To-do item
Could you retype the lines below, starting at the line holding "repeat(50) #5 CLOCK=~CLOCK;" and stopping at the line holding "1 : C_S_AXIS_TID_WIDTH)-1:0", inclusive? Copy them exactly and drop the images.

(Extracted records)

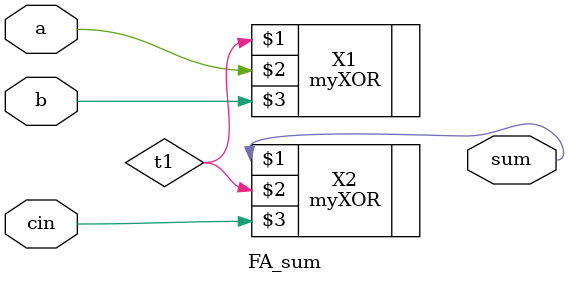
<source format=v>

`include "XOR.v"
`timescale 10ps/1ps


module FA_sum(sum, a, b, cin);
    output sum; 
    input a, b, cin;
    wire t1;

    myXOR X1 (t1, a, b);
    myXOR X2 (sum, t1, cin);

endmodule
</source>
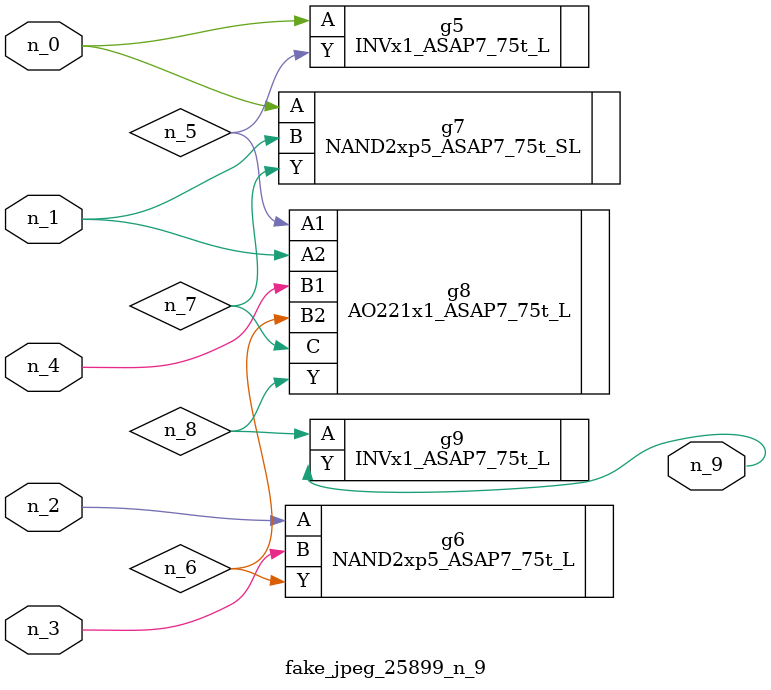
<source format=v>
module fake_jpeg_25899_n_9 (n_3, n_2, n_1, n_0, n_4, n_9);

input n_3;
input n_2;
input n_1;
input n_0;
input n_4;

output n_9;

wire n_8;
wire n_6;
wire n_5;
wire n_7;

INVx1_ASAP7_75t_L g5 ( 
.A(n_0),
.Y(n_5)
);

NAND2xp5_ASAP7_75t_L g6 ( 
.A(n_2),
.B(n_3),
.Y(n_6)
);

NAND2xp5_ASAP7_75t_SL g7 ( 
.A(n_0),
.B(n_1),
.Y(n_7)
);

AO221x1_ASAP7_75t_L g8 ( 
.A1(n_5),
.A2(n_1),
.B1(n_4),
.B2(n_6),
.C(n_7),
.Y(n_8)
);

INVx1_ASAP7_75t_L g9 ( 
.A(n_8),
.Y(n_9)
);


endmodule
</source>
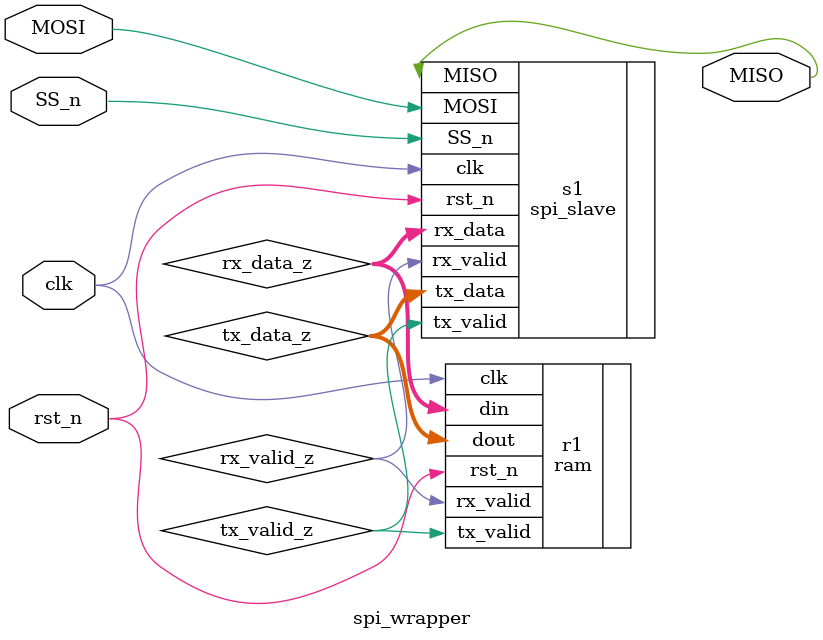
<source format=v>
module spi_wrapper(MOSI,MISO,SS_n,clk,rst_n);
input clk,rst_n,MOSI,SS_n;
output MISO;
wire [9:0] rx_data_z;
wire rx_valid_z;
wire [7:0] tx_data_z;
wire tx_valid_z;

//spi_slave s1(MOSI,MISO,SS_n,clk,rst_n,tx_data_z,tx_valid_z,rx_data_z,rx_valid_z);
//ram r1(rx_data_z,rx_valid_z,clk,rst_n,tx_data_z,tx_valid_z);
spi_slave s1(.MOSI(MOSI),.MISO(MISO),.SS_n(SS_n),.clk(clk),.rst_n(rst_n),.tx_data(tx_data_z),.tx_valid(tx_valid_z),.rx_data(rx_data_z),.rx_valid(rx_valid_z));
ram r1(.din(rx_data_z),.rx_valid(rx_valid_z),.clk(clk),.rst_n(rst_n),.dout(tx_data_z),.tx_valid(tx_valid_z));



endmodule
</source>
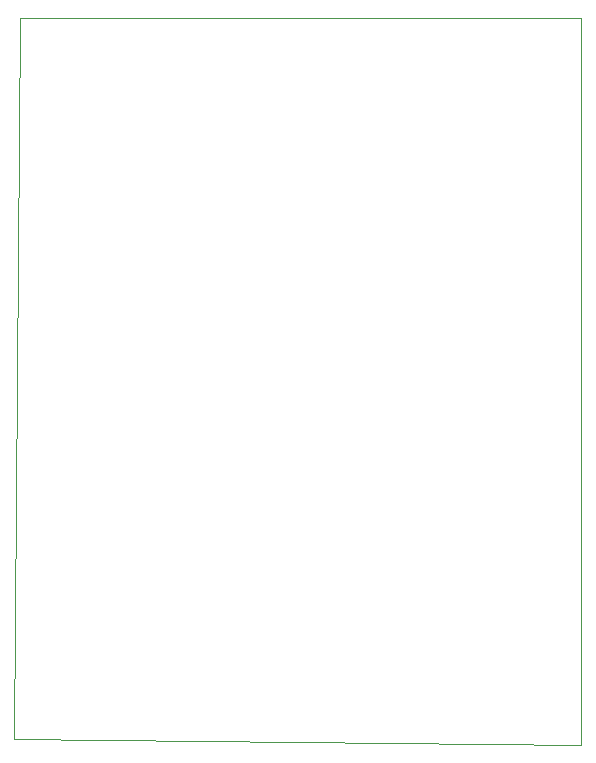
<source format=gm1>
G04 #@! TF.GenerationSoftware,KiCad,Pcbnew,8.0.1*
G04 #@! TF.CreationDate,2024-05-12T14:06:37-04:00*
G04 #@! TF.ProjectId,recyclobot,72656379-636c-46f6-926f-742e6b696361,rev?*
G04 #@! TF.SameCoordinates,Original*
G04 #@! TF.FileFunction,Profile,NP*
%FSLAX46Y46*%
G04 Gerber Fmt 4.6, Leading zero omitted, Abs format (unit mm)*
G04 Created by KiCad (PCBNEW 8.0.1) date 2024-05-12 14:06:37*
%MOMM*%
%LPD*%
G01*
G04 APERTURE LIST*
G04 #@! TA.AperFunction,Profile*
%ADD10C,0.050000*%
G04 #@! TD*
G04 APERTURE END LIST*
D10*
X131000000Y-120500000D02*
X131500000Y-59500000D01*
X179000000Y-121000000D02*
X131000000Y-120500000D01*
X179000000Y-59500000D02*
X179000000Y-121000000D01*
X131500000Y-59500000D02*
X179000000Y-59500000D01*
M02*

</source>
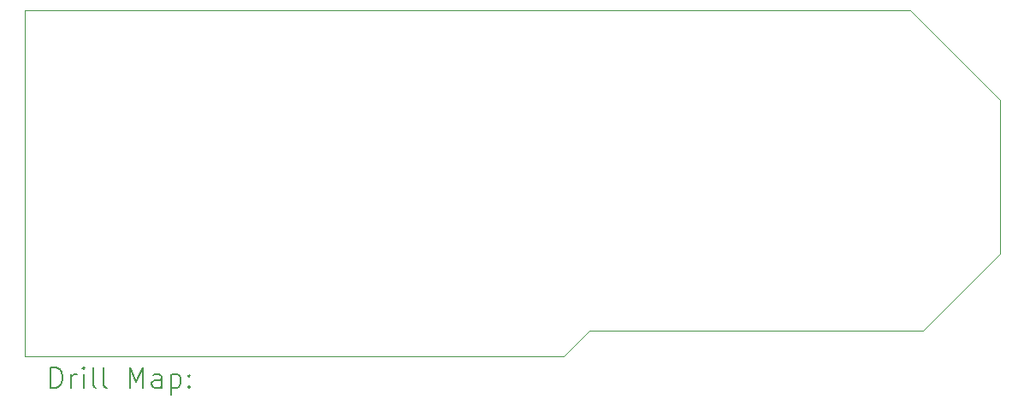
<source format=gbr>
%TF.GenerationSoftware,KiCad,Pcbnew,7.0.11+dfsg-1build4*%
%TF.CreationDate,2025-01-19T09:07:36-05:00*%
%TF.ProjectId,ThermocoupleBoard,54686572-6d6f-4636-9f75-706c65426f61,rev?*%
%TF.SameCoordinates,Original*%
%TF.FileFunction,Drillmap*%
%TF.FilePolarity,Positive*%
%FSLAX45Y45*%
G04 Gerber Fmt 4.5, Leading zero omitted, Abs format (unit mm)*
G04 Created by KiCad (PCBNEW 7.0.11+dfsg-1build4) date 2025-01-19 09:07:36*
%MOMM*%
%LPD*%
G01*
G04 APERTURE LIST*
%ADD10C,0.050000*%
%ADD11C,0.200000*%
G04 APERTURE END LIST*
D10*
X16764000Y-8890000D02*
X16764000Y-10414000D01*
X15875000Y-8001000D02*
X16764000Y-8890000D01*
X12700000Y-11176000D02*
X12446000Y-11430000D01*
X12446000Y-11430000D02*
X7112000Y-11430000D01*
X7112000Y-11430000D02*
X7112000Y-8001000D01*
X16764000Y-10414000D02*
X16002000Y-11176000D01*
X7112000Y-8001000D02*
X15875000Y-8001000D01*
X16002000Y-11176000D02*
X12700000Y-11176000D01*
D11*
X7370277Y-11743984D02*
X7370277Y-11543984D01*
X7370277Y-11543984D02*
X7417896Y-11543984D01*
X7417896Y-11543984D02*
X7446467Y-11553508D01*
X7446467Y-11553508D02*
X7465515Y-11572555D01*
X7465515Y-11572555D02*
X7475039Y-11591603D01*
X7475039Y-11591603D02*
X7484562Y-11629698D01*
X7484562Y-11629698D02*
X7484562Y-11658269D01*
X7484562Y-11658269D02*
X7475039Y-11696365D01*
X7475039Y-11696365D02*
X7465515Y-11715412D01*
X7465515Y-11715412D02*
X7446467Y-11734460D01*
X7446467Y-11734460D02*
X7417896Y-11743984D01*
X7417896Y-11743984D02*
X7370277Y-11743984D01*
X7570277Y-11743984D02*
X7570277Y-11610650D01*
X7570277Y-11648746D02*
X7579801Y-11629698D01*
X7579801Y-11629698D02*
X7589324Y-11620174D01*
X7589324Y-11620174D02*
X7608372Y-11610650D01*
X7608372Y-11610650D02*
X7627420Y-11610650D01*
X7694086Y-11743984D02*
X7694086Y-11610650D01*
X7694086Y-11543984D02*
X7684562Y-11553508D01*
X7684562Y-11553508D02*
X7694086Y-11563031D01*
X7694086Y-11563031D02*
X7703610Y-11553508D01*
X7703610Y-11553508D02*
X7694086Y-11543984D01*
X7694086Y-11543984D02*
X7694086Y-11563031D01*
X7817896Y-11743984D02*
X7798848Y-11734460D01*
X7798848Y-11734460D02*
X7789324Y-11715412D01*
X7789324Y-11715412D02*
X7789324Y-11543984D01*
X7922658Y-11743984D02*
X7903610Y-11734460D01*
X7903610Y-11734460D02*
X7894086Y-11715412D01*
X7894086Y-11715412D02*
X7894086Y-11543984D01*
X8151229Y-11743984D02*
X8151229Y-11543984D01*
X8151229Y-11543984D02*
X8217896Y-11686841D01*
X8217896Y-11686841D02*
X8284562Y-11543984D01*
X8284562Y-11543984D02*
X8284562Y-11743984D01*
X8465515Y-11743984D02*
X8465515Y-11639222D01*
X8465515Y-11639222D02*
X8455991Y-11620174D01*
X8455991Y-11620174D02*
X8436944Y-11610650D01*
X8436944Y-11610650D02*
X8398848Y-11610650D01*
X8398848Y-11610650D02*
X8379801Y-11620174D01*
X8465515Y-11734460D02*
X8446467Y-11743984D01*
X8446467Y-11743984D02*
X8398848Y-11743984D01*
X8398848Y-11743984D02*
X8379801Y-11734460D01*
X8379801Y-11734460D02*
X8370277Y-11715412D01*
X8370277Y-11715412D02*
X8370277Y-11696365D01*
X8370277Y-11696365D02*
X8379801Y-11677317D01*
X8379801Y-11677317D02*
X8398848Y-11667793D01*
X8398848Y-11667793D02*
X8446467Y-11667793D01*
X8446467Y-11667793D02*
X8465515Y-11658269D01*
X8560753Y-11610650D02*
X8560753Y-11810650D01*
X8560753Y-11620174D02*
X8579801Y-11610650D01*
X8579801Y-11610650D02*
X8617896Y-11610650D01*
X8617896Y-11610650D02*
X8636944Y-11620174D01*
X8636944Y-11620174D02*
X8646467Y-11629698D01*
X8646467Y-11629698D02*
X8655991Y-11648746D01*
X8655991Y-11648746D02*
X8655991Y-11705888D01*
X8655991Y-11705888D02*
X8646467Y-11724936D01*
X8646467Y-11724936D02*
X8636944Y-11734460D01*
X8636944Y-11734460D02*
X8617896Y-11743984D01*
X8617896Y-11743984D02*
X8579801Y-11743984D01*
X8579801Y-11743984D02*
X8560753Y-11734460D01*
X8741705Y-11724936D02*
X8751229Y-11734460D01*
X8751229Y-11734460D02*
X8741705Y-11743984D01*
X8741705Y-11743984D02*
X8732182Y-11734460D01*
X8732182Y-11734460D02*
X8741705Y-11724936D01*
X8741705Y-11724936D02*
X8741705Y-11743984D01*
X8741705Y-11620174D02*
X8751229Y-11629698D01*
X8751229Y-11629698D02*
X8741705Y-11639222D01*
X8741705Y-11639222D02*
X8732182Y-11629698D01*
X8732182Y-11629698D02*
X8741705Y-11620174D01*
X8741705Y-11620174D02*
X8741705Y-11639222D01*
M02*

</source>
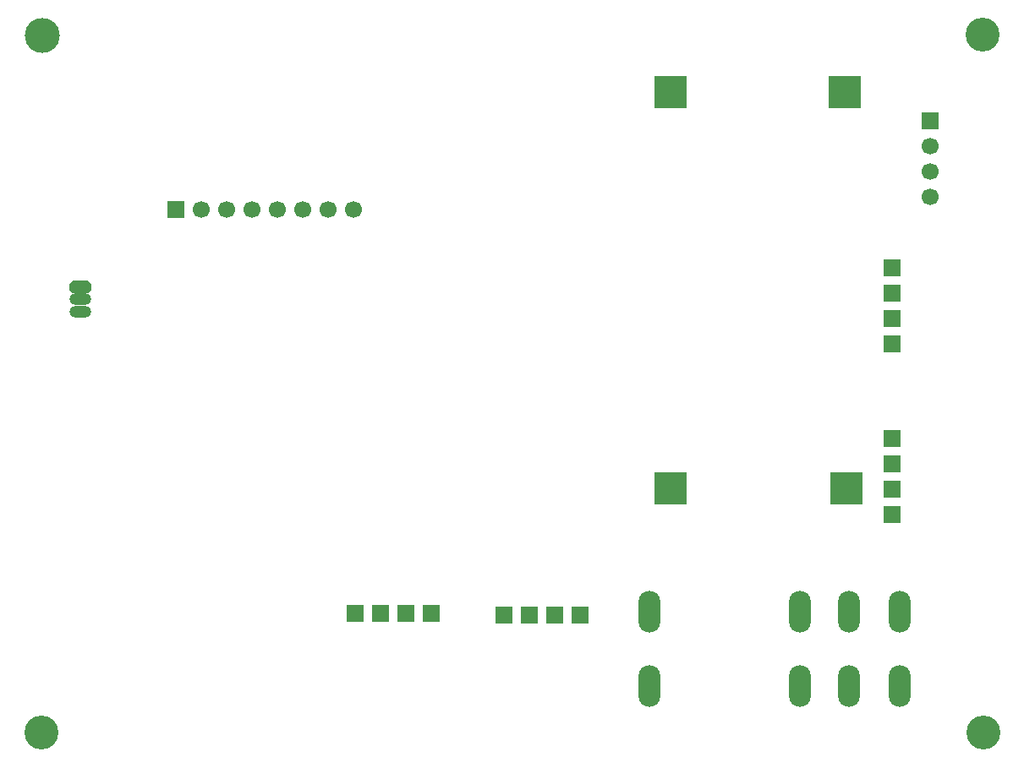
<source format=gbr>
G04 DipTrace 2.4.0.2*
%INBottomMask.gbr*%
%MOMM*%
%ADD30C,3.4*%
%ADD31C,3.5*%
%ADD39R,3.2X3.2*%
%ADD46O,2.2X1.2*%
%ADD50O,2.181X4.181*%
%ADD52C,1.7*%
%ADD54R,1.7X1.7*%
%FSLAX53Y53*%
G04*
G71*
G90*
G75*
G01*
%LNBotMask*%
%LPD*%
D54*
X102118Y38896D3*
Y41436D3*
Y43976D3*
Y46516D3*
Y56042D3*
Y58582D3*
Y61122D3*
Y63662D3*
X48296Y29052D3*
X50836D3*
X53376D3*
X55916D3*
X63220Y28893D3*
X65760D3*
X68300D3*
X70841D3*
X105929Y78428D3*
D52*
Y75888D3*
Y73348D3*
Y70808D3*
D50*
X77827Y29211D3*
Y21718D3*
X92839Y29211D3*
X97817D3*
X102821D3*
X92839Y21718D3*
X97817D3*
X102821D3*
G36*
X20038Y62358D2*
X19730Y62049D1*
Y61467D1*
X20038Y61158D1*
X21621D1*
X21930Y61467D1*
Y62049D1*
X21621Y62358D1*
X20038D1*
X19730Y62049D1*
Y61467D1*
X20038Y61158D1*
X21621D1*
X21930Y61467D1*
Y62049D1*
X21621Y62358D1*
X20038D1*
X19730Y62049D1*
Y61467D1*
X20038Y61158D1*
X21621D1*
X21930Y61467D1*
Y62049D1*
X21621Y62358D1*
X20038D1*
G37*
D46*
X20830Y60488D3*
Y59218D3*
D54*
X30356Y69537D3*
D52*
X32896D3*
X35436D3*
X37976D3*
X40516D3*
X43056D3*
X45596D3*
X48136D3*
D30*
X111168Y87002D3*
X16917Y17068D3*
D31*
X17015Y86926D3*
D30*
X111209Y17068D3*
D39*
X79891Y41595D3*
Y81286D3*
X97355D3*
X97514Y41595D3*
M02*

</source>
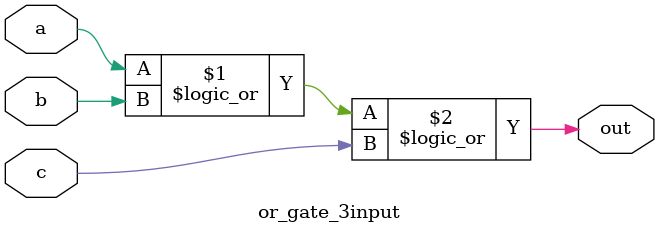
<source format=v>
module or_gate_3input(a,b,c,out);
    input a;
    input b;
    input c;
    output out;

    assign out = a || b || c ;
endmodule
</source>
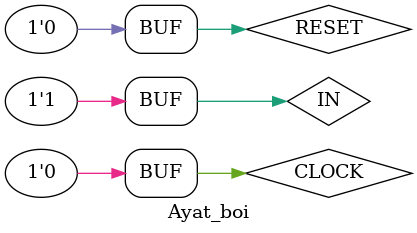
<source format=v>
module Ayat_boi();
reg IN, CLOCK, RESET;
wire OUT;
mealy M1(OUT,IN,CLOCK,RESET);

initial
begin
CLOCK=1'b0;
repeat(50) #5 CLOCK=~CLOCK;
end

initial 
begin 
RESET=1'b0;
#3 RESET=1'b1;
#3 RESET=1'b0;
end

initial
begin
#10 IN=1'b1; #10 IN=1'b0; #10 IN=1'b0; #10 IN=1'b1; #10 IN=1'b1; #10 IN=1'b0;
#10 IN=1'b1; #10 IN=1'b0; #10 IN=1'b0; #10 IN=1'b1; #10 IN=1'b1; #10 IN=1'b1;
#10 IN=1'b0; #10 IN=1'b1; #10 IN=1'b0; #10 IN=1'b1; #10 IN=1'b1; #10 IN=1'b1;
#10 IN=1'b1; #10 IN=1'b0; #10 IN=1'b1; #10 IN=1'b0; #10 IN=1'b0; #10 IN=1'b1;
#10 IN=1'b1; #10 IN=1'b1; #10 IN=1'b1; #10 IN=1'b1; #10 IN=1'b1; #10 IN=1'b1;
#10 IN=1'b0; #10 IN=1'b1;
end
endmodule




</source>
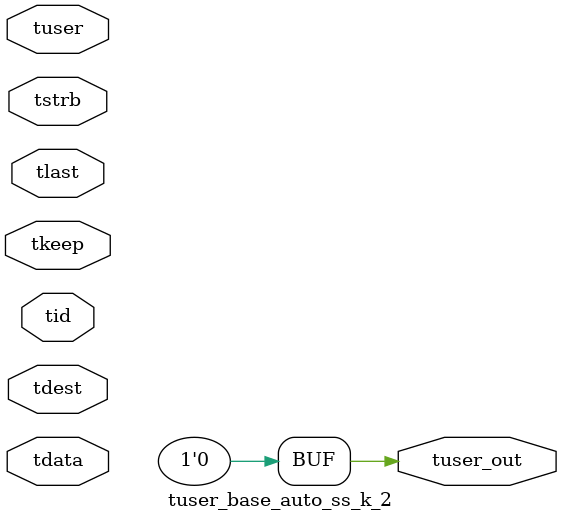
<source format=v>


`timescale 1ps/1ps

module tuser_base_auto_ss_k_2 #
(
parameter C_S_AXIS_TUSER_WIDTH = 1,
parameter C_S_AXIS_TDATA_WIDTH = 32,
parameter C_S_AXIS_TID_WIDTH   = 0,
parameter C_S_AXIS_TDEST_WIDTH = 0,
parameter C_M_AXIS_TUSER_WIDTH = 1
)
(
input  [(C_S_AXIS_TUSER_WIDTH == 0 ? 1 : C_S_AXIS_TUSER_WIDTH)-1:0     ] tuser,
input  [(C_S_AXIS_TDATA_WIDTH == 0 ? 1 : C_S_AXIS_TDATA_WIDTH)-1:0     ] tdata,
input  [(C_S_AXIS_TID_WIDTH   == 0 ? 1 : C_S_AXIS_TID_WIDTH)-1:0       ] tid,
input  [(C_S_AXIS_TDEST_WIDTH == 0 ? 1 : C_S_AXIS_TDEST_WIDTH)-1:0     ] tdest,
input  [(C_S_AXIS_TDATA_WIDTH/8)-1:0 ] tkeep,
input  [(C_S_AXIS_TDATA_WIDTH/8)-1:0 ] tstrb,
input                                                                    tlast,
output [C_M_AXIS_TUSER_WIDTH-1:0] tuser_out
);

assign tuser_out = {1'b0};

endmodule


</source>
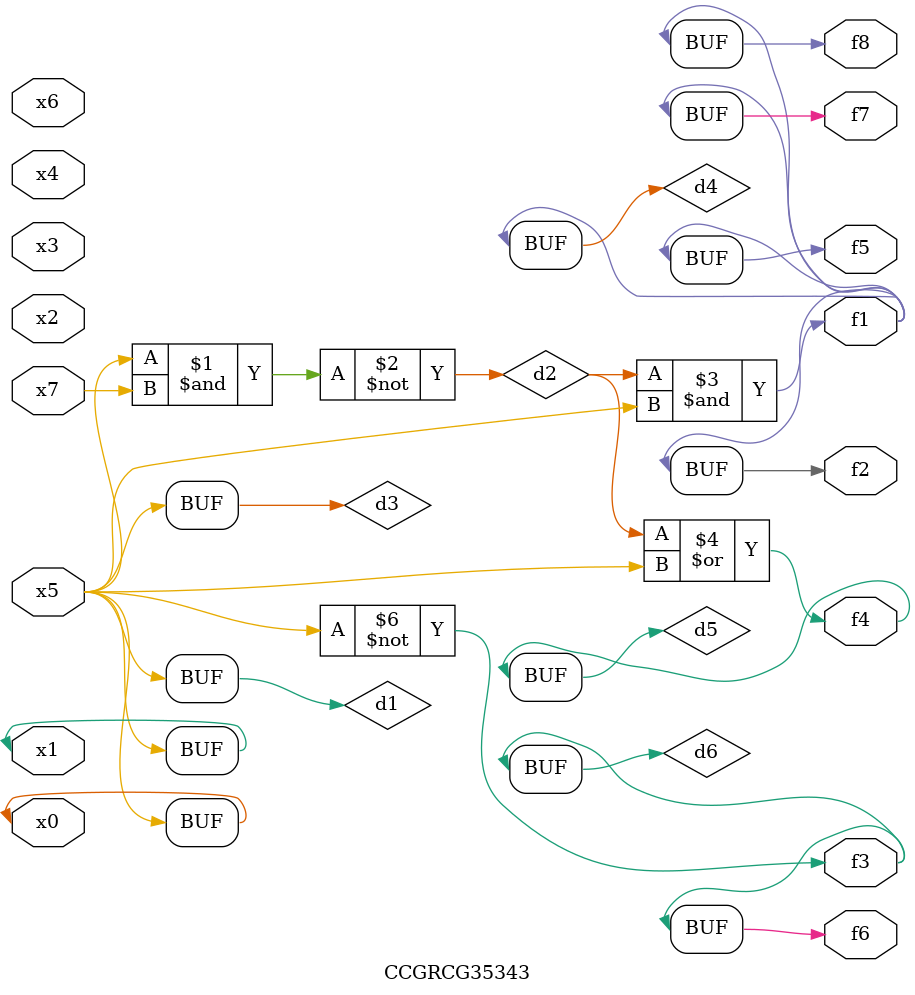
<source format=v>
module CCGRCG35343(
	input x0, x1, x2, x3, x4, x5, x6, x7,
	output f1, f2, f3, f4, f5, f6, f7, f8
);

	wire d1, d2, d3, d4, d5, d6;

	buf (d1, x0, x5);
	nand (d2, x5, x7);
	buf (d3, x0, x1);
	and (d4, d2, d3);
	or (d5, d2, d3);
	nor (d6, d1, d3);
	assign f1 = d4;
	assign f2 = d4;
	assign f3 = d6;
	assign f4 = d5;
	assign f5 = d4;
	assign f6 = d6;
	assign f7 = d4;
	assign f8 = d4;
endmodule

</source>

The answer
repeat(50) #5 CLOCK=~CLOCK;
end

initial 
begin 
RESET=1'b0;
#3 RESET=1'b1;
#3 RESET=1'b0;
end

initial
begin
#10 IN=1'b1; #10 IN=1'b0; #10 IN=1'b0; #10 IN=1'b1; #10 IN=1'b1; #10 IN=1'b0;
#10 IN=1'b1; #10 IN=1'b0; #10 IN=1'b0; #10 IN=1'b1; #10 IN=1'b1; #10 IN=1'b1;
#10 IN=1'b0; #10 IN=1'b1; #10 IN=1'b0; #10 IN=1'b1; #10 IN=1'b1; #10 IN=1'b1;
#10 IN=1'b1; #10 IN=1'b0; #10 IN=1'b1; #10 IN=1'b0; #10 IN=1'b0; #10 IN=1'b1;
#10 IN=1'b1; #10 IN=1'b1; #10 IN=1'b1; #10 IN=1'b1; #10 IN=1'b1; #10 IN=1'b1;
#10 IN=1'b0; #10 IN=1'b1;
end
endmodule




</source>
<source format=v>


`timescale 1ps/1ps

module tuser_base_auto_ss_k_2 #
(
parameter C_S_AXIS_TUSER_WIDTH = 1,
parameter C_S_AXIS_TDATA_WIDTH = 32,
parameter C_S_AXIS_TID_WIDTH   = 0,
parameter C_S_AXIS_TDEST_WIDTH = 0,
parameter C_M_AXIS_TUSER_WIDTH = 1
)
(
input  [(C_S_AXIS_TUSER_WIDTH == 0 ? 1 : C_S_AXIS_TUSER_WIDTH)-1:0     ] tuser,
input  [(C_S_AXIS_TDATA_WIDTH == 0 ? 1 : C_S_AXIS_TDATA_WIDTH)-1:0     ] tdata,
input  [(C_S_AXIS_TID_WIDTH   == 0 ? 1 : C_S_AXIS_TID_WIDTH)-1:0       ] tid,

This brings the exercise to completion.